A medical board must now make recommendations to a DM who then decides whether or not to issue a certificate of identity. But if gender is not the same as biological sex, how will this work? A medical board can only look at physical anatomy.
The amendment also requires doctors and hospitals to report gender-affirming surgeries to the DM, in violation of established patient-doctor confidentiality ethics. It includes punishments ostensibly to protect the transgender community but which effectively criminalise support through vague terms like alluring and undue influence, says Raghavi. “For a lot of people it is going to be very difficult to access healthcare, financial resources and even get support within their community because everyone is scared,” she says.
The bill claims a need to protect the “genuine oppressed” and prevent misuse of the benefits of a transgender certificate.
The claim is astonishing in its hubris. In seven years, 32,509 ID cards, according to the national portal for transgender persons, have been issued —roughly 4,600 a year—so hardly evidence of widespread misuse.
Moreover, what exactly are these benefits? The ministry of social justice and empowerment’s own schemes listed on the national portal can be described as modest at best: Sensitisation and welfare schemes, the constitution of a welfare board, and the creation of trans-safe toilets.
There are supposed to be shelter homes for those in need, and upskilling through the Skill India mission. And there are proposed reservations in educational institutions that have not been as yet implemented. “The problem with all these measures is they are half-hearted and under-funded,” says Gawande.
The bill comes at a time when transgender rights globally are under threat. US President Donald Trump’s government now recognises only two genders, male and female. Transwomen athletes cannot participate in women’s sport. And gender-affirming medical care for minors is under challenge
UK’s Supreme Court has ruled there are only two genders for the purposes of the Equality Act. Hungary has banned the Pride Parade. Russia has banned legal gender change. And, in February this year, Argentinian president Javier Milei barred access to legal gender recognition for minors.
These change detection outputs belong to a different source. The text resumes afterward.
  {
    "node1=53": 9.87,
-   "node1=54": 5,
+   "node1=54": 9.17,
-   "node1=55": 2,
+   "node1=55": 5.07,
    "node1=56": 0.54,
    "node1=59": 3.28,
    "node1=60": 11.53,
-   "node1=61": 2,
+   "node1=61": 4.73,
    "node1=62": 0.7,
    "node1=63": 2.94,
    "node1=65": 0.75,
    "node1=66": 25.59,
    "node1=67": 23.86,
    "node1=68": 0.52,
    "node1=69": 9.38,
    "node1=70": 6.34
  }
India’s 2019 law was, despite its shortcomings, progressive in affirming transgender rights.
If Nalsa was our moral touchstone, we also had a slew of affirmative judgments from various high courts. From Kerala, the right to be known as parents rather than father and mother on a child’s birth certificate. From Andhra Pradesh, the right of a transgender woman to file a complaint of cruelty against her husband and in-laws. And from Madras, the right to form a chosen family.
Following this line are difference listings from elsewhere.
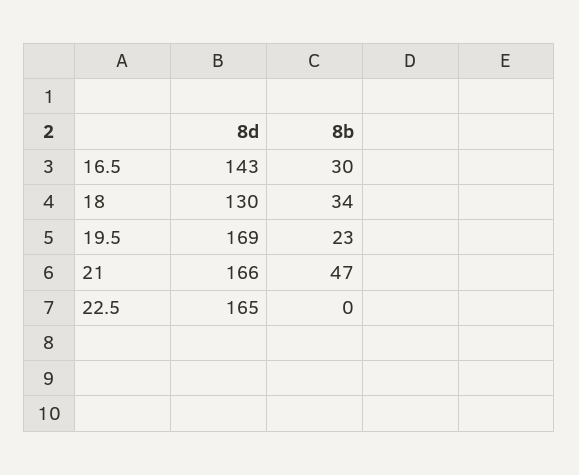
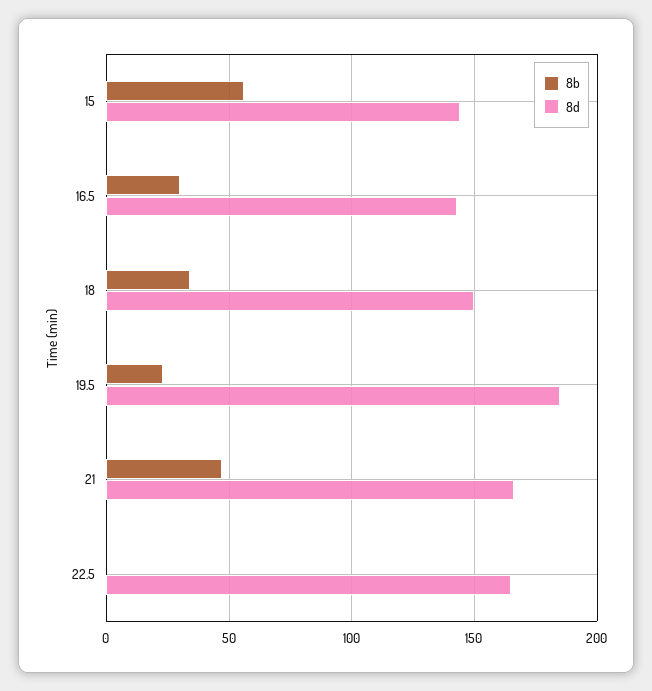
  {
    "8d": {
      "16.5": 143,
-     "18": 130,
+     "18": 150,
-     "19.5": 169,
+     "19.5": 185,
      "21": 166,
-     "22.5": 165
+     "22.5": 165,
+     "15": 145
    },
    "8b": {
      "16.5": 30,
      "18": 34,
      "19.5": 23,
      "21": 47,
-     "22.5": 0
+     "22.5": 0,
+     "15": 55
    }
  }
As far back as 2008, the Tamil Nadu government had set up a transgender welfare board. In Rajasthan, government schools were directed to admit transgender children. Now, suddenly, with no public debate or consultation, this.
The transgender amendment bill is not an isolated piece of attempted legislation, but part of a pattern where we can see the state’s intrusion into citizens’ most intimate concerns.
In 14 states, there are laws that require an individual seeking to convert to another religion to seek permission from a government official. Uttarakhand, the first state in independent India to adopt a uniform civil code, requires couples who live together without marriage to register with the government. Gujarat this week also approved of a uniform civil code with the same requirement. Citizenship and the right to vote are also under scrutiny, all in the name of preventing misuse.
There is a clear pattern here. The question is no longer who you believe you are. It is how the state is willing to define you.